Starting with the line that has "right eye: (202, 138)" in the records below and stopping after the line that has "left shoulder: (321, 238)", output every line exactly and nothing else; skip pictures.

Structured pose outputs
----------
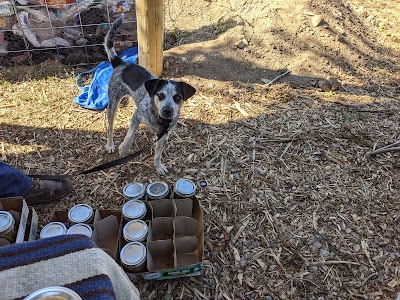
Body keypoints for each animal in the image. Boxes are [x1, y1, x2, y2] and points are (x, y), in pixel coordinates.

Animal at [104, 14, 196, 175]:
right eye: (160, 95)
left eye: (177, 97)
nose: (167, 110)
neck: (160, 120)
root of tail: (121, 63)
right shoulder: (137, 116)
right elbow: (130, 134)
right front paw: (124, 148)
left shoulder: (164, 135)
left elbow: (158, 154)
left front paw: (158, 167)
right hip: (113, 103)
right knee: (110, 127)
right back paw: (110, 145)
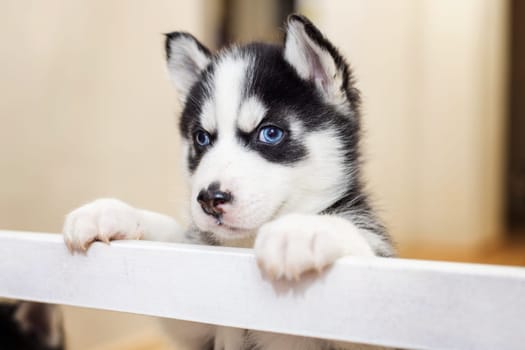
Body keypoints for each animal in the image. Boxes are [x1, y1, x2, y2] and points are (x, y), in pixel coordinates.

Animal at [62, 14, 392, 350]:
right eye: (202, 138)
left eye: (270, 133)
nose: (210, 199)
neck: (241, 248)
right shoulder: (199, 317)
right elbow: (172, 240)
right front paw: (112, 213)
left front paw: (303, 230)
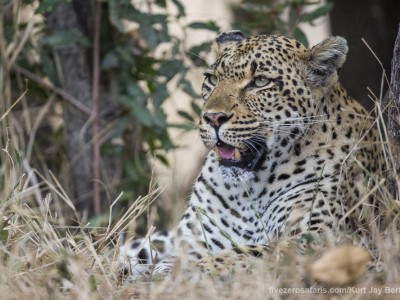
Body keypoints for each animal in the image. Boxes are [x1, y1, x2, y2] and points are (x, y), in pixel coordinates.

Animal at [119, 29, 384, 278]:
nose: (213, 117)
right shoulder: (194, 238)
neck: (251, 191)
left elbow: (247, 253)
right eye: (212, 79)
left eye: (260, 82)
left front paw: (172, 272)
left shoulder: (321, 238)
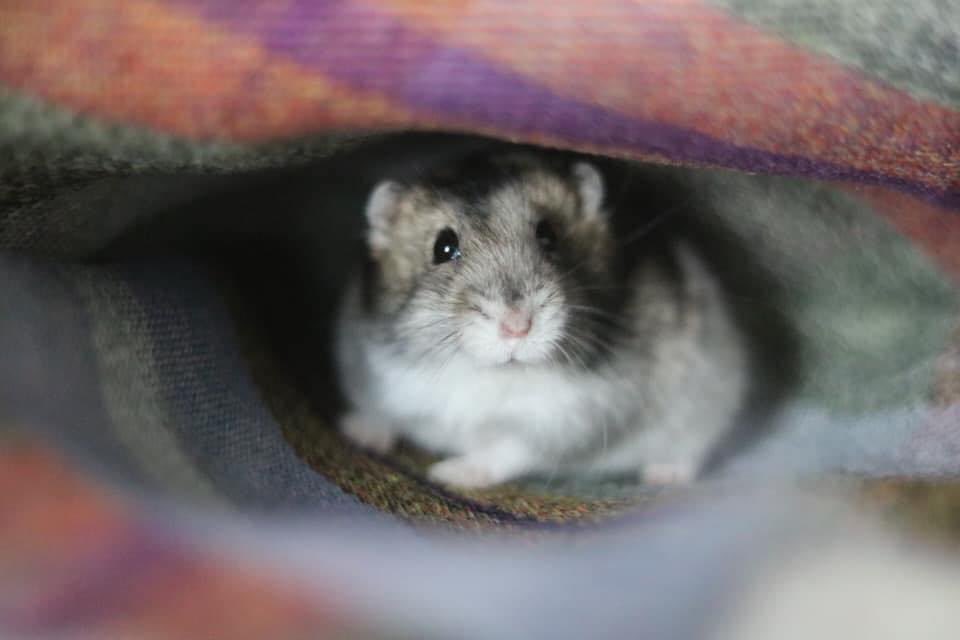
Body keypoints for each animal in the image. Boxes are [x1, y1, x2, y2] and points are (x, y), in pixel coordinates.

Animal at [334, 151, 748, 488]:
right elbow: (381, 413)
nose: (518, 327)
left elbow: (507, 450)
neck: (485, 373)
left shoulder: (568, 421)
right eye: (443, 247)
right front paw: (354, 432)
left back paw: (664, 476)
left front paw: (448, 474)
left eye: (548, 234)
----------
▶ _Response to the exercise_:
right eye: (202, 138)
left eye: (270, 133)
nose: (210, 199)
neck: (241, 248)
right shoulder: (199, 317)
right elbow: (172, 240)
right front paw: (112, 213)
left front paw: (303, 230)
Body keypoints for each animal in the image. Boxes are [x1, y1, x2, y2] and points are (x, y), in pixel coordinates.

Animal at [119, 29, 384, 278]:
nose: (213, 117)
right shoulder: (194, 238)
neck: (251, 191)
left elbow: (247, 253)
right eye: (212, 79)
left eye: (260, 82)
left front paw: (172, 272)
left shoulder: (321, 238)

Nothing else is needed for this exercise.